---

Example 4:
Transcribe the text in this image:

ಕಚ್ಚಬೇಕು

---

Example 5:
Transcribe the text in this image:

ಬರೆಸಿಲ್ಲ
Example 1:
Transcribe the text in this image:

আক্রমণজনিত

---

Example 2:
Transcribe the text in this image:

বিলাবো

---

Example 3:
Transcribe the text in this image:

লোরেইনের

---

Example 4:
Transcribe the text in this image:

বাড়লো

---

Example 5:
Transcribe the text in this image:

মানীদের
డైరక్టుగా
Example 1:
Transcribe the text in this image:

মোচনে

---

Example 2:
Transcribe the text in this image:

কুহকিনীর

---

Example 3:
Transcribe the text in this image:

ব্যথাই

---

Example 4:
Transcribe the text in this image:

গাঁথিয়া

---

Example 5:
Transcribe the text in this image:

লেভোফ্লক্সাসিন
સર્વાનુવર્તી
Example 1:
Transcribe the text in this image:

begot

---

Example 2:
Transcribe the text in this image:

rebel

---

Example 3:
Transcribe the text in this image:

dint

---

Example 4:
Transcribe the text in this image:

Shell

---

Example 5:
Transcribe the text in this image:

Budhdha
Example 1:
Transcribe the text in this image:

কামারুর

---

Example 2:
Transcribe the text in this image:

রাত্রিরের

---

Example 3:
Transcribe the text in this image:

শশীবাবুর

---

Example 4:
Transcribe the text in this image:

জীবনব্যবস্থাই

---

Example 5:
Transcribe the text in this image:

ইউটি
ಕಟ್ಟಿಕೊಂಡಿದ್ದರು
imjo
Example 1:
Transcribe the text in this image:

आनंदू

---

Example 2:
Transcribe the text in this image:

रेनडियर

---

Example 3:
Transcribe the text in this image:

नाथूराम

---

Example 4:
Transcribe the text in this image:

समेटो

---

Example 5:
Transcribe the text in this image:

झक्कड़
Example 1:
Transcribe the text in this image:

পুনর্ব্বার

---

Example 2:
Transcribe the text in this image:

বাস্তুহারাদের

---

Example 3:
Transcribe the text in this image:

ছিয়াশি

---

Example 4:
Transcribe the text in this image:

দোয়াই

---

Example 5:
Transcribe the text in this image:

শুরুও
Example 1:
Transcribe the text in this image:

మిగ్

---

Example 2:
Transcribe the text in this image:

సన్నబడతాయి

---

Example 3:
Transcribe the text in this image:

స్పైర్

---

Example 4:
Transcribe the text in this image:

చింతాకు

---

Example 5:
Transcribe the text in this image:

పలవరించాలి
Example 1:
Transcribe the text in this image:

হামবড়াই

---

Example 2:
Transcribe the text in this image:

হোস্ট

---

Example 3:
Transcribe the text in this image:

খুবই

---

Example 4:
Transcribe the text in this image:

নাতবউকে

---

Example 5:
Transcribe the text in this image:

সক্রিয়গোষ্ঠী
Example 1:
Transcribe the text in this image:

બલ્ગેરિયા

> WHAT TO DO
Give back each record exactly, from the first line through the last.

> TASK ANSWER
---

Example 4:
Transcribe the text in this image:

ಕಚ್ಚಬೇಕು

---

Example 5:
Transcribe the text in this image:

ಬರೆಸಿಲ್ಲ
Example 1:
Transcribe the text in this image:

আক্রমণজনিত

---

Example 2:
Transcribe the text in this image:

বিলাবো

---

Example 3:
Transcribe the text in this image:

লোরেইনের

---

Example 4:
Transcribe the text in this image:

বাড়লো

---

Example 5:
Transcribe the text in this image:

মানীদের
డైరక్టుగా
Example 1:
Transcribe the text in this image:

মোচনে

---

Example 2:
Transcribe the text in this image:

কুহকিনীর

---

Example 3:
Transcribe the text in this image:

ব্যথাই

---

Example 4:
Transcribe the text in this image:

গাঁথিয়া

---

Example 5:
Transcribe the text in this image:

লেভোফ্লক্সাসিন
સર્વાનુવર્તી
Example 1:
Transcribe the text in this image:

begot

---

Example 2:
Transcribe the text in this image:

rebel

---

Example 3:
Transcribe the text in this image:

dint

---

Example 4:
Transcribe the text in this image:

Shell

---

Example 5:
Transcribe the text in this image:

Budhdha
Example 1:
Transcribe the text in this image:

কামারুর

---

Example 2:
Transcribe the text in this image:

রাত্রিরের

---

Example 3:
Transcribe the text in this image:

শশীবাবুর

---

Example 4:
Transcribe the text in this image:

জীবনব্যবস্থাই

---

Example 5:
Transcribe the text in this image:

ইউটি
ಕಟ್ಟಿಕೊಂಡಿದ್ದರು
imjo
Example 1:
Transcribe the text in this image:

आनंदू

---

Example 2:
Transcribe the text in this image:

रेनडियर

---

Example 3:
Transcribe the text in this image:

नाथूराम

---

Example 4:
Transcribe the text in this image:

समेटो

---

Example 5:
Transcribe the text in this image:

झक्कड़
Example 1:
Transcribe the text in this image:

পুনর্ব্বার

---

Example 2:
Transcribe the text in this image:

বাস্তুহারাদের

---

Example 3:
Transcribe the text in this image:

ছিয়াশি

---

Example 4:
Transcribe the text in this image:

দোয়াই

---

Example 5:
Transcribe the text in this image:

শুরুও
Example 1:
Transcribe the text in this image:

మిగ్

---

Example 2:
Transcribe the text in this image:

సన్నబడతాయి

---

Example 3:
Transcribe the text in this image:

స్పైర్

---

Example 4:
Transcribe the text in this image:

చింతాకు

---

Example 5:
Transcribe the text in this image:

పలవరించాలి
Example 1:
Transcribe the text in this image:

হামবড়াই

---

Example 2:
Transcribe the text in this image:

হোস্ট

---

Example 3:
Transcribe the text in this image:

খুবই

---

Example 4:
Transcribe the text in this image:

নাতবউকে

---

Example 5:
Transcribe the text in this image:

সক্রিয়গোষ্ঠী
Example 1:
Transcribe the text in this image:

બલ્ગેરિયા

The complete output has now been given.